### Excerpted passage
+ + + +

“Queen of the Desert”: Werner Herzog Puts White Privilege On a Camel

“Queen of the Desert”: Werner Herzog Puts White Privilege On a Camel


If you’re a fan of ’80s Oscar bait who wonders why they don’t make ’em like that any more, then grab a tub of popcorn and settle in to enjoy Werner Herzog’s Queen of the Desert. A historical epic that never makes any sudden moves, it’s a movie that explores the Middle East circa World War I with elaborate reverence — as seen through the eyes of a porcelain-skinned British woman.

The woman is Gertrude “Don’t Call Me Priscilla” Bell (Nicole Kidman), who helped Winston Churchill (Christopher Fulford) draw national boundaries in the Arab world after the Great War. We learn this immediately, from the first batch of explanatory text that makes sure we don’t miss a single didactic detail — and also frames the importance of a feminist icon in terms of her importance to a powerful man.

Kidman plays Bell from age 30 to age 53, but she looks exactly the same throughout: faintly glowing, unlined and untroubled. Herzog, who both wrote and directed, would have us believe that the trick that allowed Bell to earn the respect of a wide range of disparate leaders was to appear eerily composed at all times. She drifts across the Arab Peninsula, suspicious armies parting before her like the Red Sea before Moses. (Herzog does not omit the red line running across a map to track her caravan’s progress.)

Bell was a remarkable woman who deserves to be more widely known — although, the closing text is quick to assure us, she’s already “an inspiration for pioneering and influential women the world over.” Instead of trying to capture her entire epic journey through the Middle East, what if Herzog had just zeroed in on a single encounter with an Arab leader? Then, he might have had time to flesh out the subtleties of the situation and the nuances of the people involved. As is, he’s just created a film that shows us Poole repeatedly charming the pants off of everyone she meets. That Bell! She’s so damn pioneering, nothing can stop her.

+ + + +

### Data provided
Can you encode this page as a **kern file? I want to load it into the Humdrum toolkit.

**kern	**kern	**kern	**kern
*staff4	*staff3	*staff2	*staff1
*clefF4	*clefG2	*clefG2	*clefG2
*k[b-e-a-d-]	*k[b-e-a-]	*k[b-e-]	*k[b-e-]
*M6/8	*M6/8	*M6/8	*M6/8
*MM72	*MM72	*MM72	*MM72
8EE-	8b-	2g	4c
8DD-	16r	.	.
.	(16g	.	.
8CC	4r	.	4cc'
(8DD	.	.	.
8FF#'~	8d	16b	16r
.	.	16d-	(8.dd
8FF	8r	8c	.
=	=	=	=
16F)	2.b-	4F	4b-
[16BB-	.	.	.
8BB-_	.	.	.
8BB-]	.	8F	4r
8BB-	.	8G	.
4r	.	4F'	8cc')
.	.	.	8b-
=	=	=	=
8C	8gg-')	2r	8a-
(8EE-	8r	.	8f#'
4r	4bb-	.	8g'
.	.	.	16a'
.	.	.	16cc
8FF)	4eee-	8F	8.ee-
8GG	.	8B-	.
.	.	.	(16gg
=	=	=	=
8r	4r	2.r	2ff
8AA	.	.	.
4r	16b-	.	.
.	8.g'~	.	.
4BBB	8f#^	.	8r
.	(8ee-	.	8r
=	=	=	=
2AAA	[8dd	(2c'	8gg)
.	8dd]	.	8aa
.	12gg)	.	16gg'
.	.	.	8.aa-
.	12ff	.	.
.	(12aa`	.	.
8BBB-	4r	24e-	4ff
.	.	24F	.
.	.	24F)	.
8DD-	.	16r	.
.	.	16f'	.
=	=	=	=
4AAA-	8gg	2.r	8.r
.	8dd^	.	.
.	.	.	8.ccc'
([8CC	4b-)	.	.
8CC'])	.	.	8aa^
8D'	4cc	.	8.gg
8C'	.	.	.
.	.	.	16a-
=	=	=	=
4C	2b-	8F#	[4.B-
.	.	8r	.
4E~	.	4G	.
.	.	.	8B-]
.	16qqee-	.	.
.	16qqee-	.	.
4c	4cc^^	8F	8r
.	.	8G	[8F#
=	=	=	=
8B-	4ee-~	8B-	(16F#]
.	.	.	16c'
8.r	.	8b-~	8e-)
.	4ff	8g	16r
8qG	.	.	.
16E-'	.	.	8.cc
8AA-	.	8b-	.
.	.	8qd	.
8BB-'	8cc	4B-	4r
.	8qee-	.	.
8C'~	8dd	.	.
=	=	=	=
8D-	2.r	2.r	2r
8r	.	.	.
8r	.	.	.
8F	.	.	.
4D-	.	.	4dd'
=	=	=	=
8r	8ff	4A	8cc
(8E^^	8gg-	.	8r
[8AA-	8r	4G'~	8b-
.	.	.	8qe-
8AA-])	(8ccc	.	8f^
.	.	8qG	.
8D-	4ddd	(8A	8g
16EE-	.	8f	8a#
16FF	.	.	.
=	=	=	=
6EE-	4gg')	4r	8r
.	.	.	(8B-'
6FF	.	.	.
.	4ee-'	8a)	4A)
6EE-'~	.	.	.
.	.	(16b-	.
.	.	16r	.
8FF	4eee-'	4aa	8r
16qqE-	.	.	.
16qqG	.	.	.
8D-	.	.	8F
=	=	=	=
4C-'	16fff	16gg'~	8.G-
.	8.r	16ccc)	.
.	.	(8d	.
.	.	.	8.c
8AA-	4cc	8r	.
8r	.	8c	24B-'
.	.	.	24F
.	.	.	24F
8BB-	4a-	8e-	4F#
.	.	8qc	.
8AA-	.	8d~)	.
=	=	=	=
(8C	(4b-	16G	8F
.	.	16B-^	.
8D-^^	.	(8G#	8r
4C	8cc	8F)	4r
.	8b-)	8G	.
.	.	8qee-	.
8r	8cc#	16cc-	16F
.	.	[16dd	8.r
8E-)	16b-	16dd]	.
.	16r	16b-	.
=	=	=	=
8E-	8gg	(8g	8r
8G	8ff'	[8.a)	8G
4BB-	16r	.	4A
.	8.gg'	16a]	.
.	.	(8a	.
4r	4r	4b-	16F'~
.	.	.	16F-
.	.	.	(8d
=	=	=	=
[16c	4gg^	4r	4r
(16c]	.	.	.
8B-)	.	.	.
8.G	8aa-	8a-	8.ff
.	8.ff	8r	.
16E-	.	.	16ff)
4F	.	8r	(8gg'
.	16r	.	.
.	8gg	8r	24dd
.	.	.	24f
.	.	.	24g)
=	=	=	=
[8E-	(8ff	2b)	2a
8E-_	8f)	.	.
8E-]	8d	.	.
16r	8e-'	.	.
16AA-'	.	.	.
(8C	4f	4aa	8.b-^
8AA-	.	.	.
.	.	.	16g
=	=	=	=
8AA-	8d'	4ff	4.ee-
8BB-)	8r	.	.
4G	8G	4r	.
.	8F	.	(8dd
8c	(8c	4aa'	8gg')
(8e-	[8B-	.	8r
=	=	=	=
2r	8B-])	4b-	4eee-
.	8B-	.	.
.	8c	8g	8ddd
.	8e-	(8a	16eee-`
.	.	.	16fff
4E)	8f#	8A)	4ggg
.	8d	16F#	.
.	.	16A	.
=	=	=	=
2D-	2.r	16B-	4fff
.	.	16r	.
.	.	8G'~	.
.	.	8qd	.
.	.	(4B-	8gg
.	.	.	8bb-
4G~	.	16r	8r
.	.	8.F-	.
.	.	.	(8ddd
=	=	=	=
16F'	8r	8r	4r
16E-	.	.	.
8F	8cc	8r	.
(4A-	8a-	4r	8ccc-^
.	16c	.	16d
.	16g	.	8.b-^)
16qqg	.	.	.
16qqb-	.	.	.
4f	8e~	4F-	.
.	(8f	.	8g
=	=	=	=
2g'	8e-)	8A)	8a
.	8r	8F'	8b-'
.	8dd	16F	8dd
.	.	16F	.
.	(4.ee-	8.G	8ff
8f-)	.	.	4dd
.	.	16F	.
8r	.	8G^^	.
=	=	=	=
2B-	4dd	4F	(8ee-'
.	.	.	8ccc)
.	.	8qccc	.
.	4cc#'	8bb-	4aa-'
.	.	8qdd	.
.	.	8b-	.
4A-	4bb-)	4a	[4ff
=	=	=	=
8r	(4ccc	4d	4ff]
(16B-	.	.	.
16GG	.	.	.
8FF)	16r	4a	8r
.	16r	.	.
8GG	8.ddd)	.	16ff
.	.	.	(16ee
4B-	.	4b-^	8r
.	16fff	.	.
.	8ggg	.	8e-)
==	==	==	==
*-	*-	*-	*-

+ + + +

### Work request
List the words the review of Queen of the Desert uses to describe how Kidman looks throughout the film. Nothing in the records is needed here.

### Exercise answer
Faintly glowing, unlined, untroubled